● Aim of the exercise
Output the entries below without any alteration.
___ Data for the task ___
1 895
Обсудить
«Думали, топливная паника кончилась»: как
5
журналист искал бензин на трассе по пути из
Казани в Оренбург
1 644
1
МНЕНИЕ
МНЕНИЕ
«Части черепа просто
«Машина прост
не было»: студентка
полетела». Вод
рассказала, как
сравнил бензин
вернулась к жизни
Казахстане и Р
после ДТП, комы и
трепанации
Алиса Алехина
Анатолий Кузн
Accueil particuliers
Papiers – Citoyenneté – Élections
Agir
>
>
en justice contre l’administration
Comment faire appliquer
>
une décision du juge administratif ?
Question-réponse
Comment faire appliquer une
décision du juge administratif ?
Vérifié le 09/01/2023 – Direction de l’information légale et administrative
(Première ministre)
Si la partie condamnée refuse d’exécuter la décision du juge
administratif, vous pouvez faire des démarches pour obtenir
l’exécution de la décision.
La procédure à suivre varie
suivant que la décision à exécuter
___
● Answer to this task
1 895
Обсудить
«Думали, топливная паника кончилась»: как
5
журналист искал бензин на трассе по пути из
Казани в Оренбург
1 644
1
МНЕНИЕ
МНЕНИЕ
«Части черепа просто
«Машина прост
не было»: студентка
полетела». Вод
рассказала, как
сравнил бензин
вернулась к жизни
Казахстане и Р
после ДТП, комы и
трепанации
Алиса Алехина
Анатолий Кузн
Accueil particuliers
Papiers – Citoyenneté – Élections
Agir
>
>
en justice contre l’administration
Comment faire appliquer
>
une décision du juge administratif ?
Question-réponse
Comment faire appliquer une
décision du juge administratif ?
Vérifié le 09/01/2023 – Direction de l’information légale et administrative
(Première ministre)
Si la partie condamnée refuse d’exécuter la décision du juge
administratif, vous pouvez faire des démarches pour obtenir
l’exécution de la décision.
La procédure à suivre varie
suivant que la décision à exécuter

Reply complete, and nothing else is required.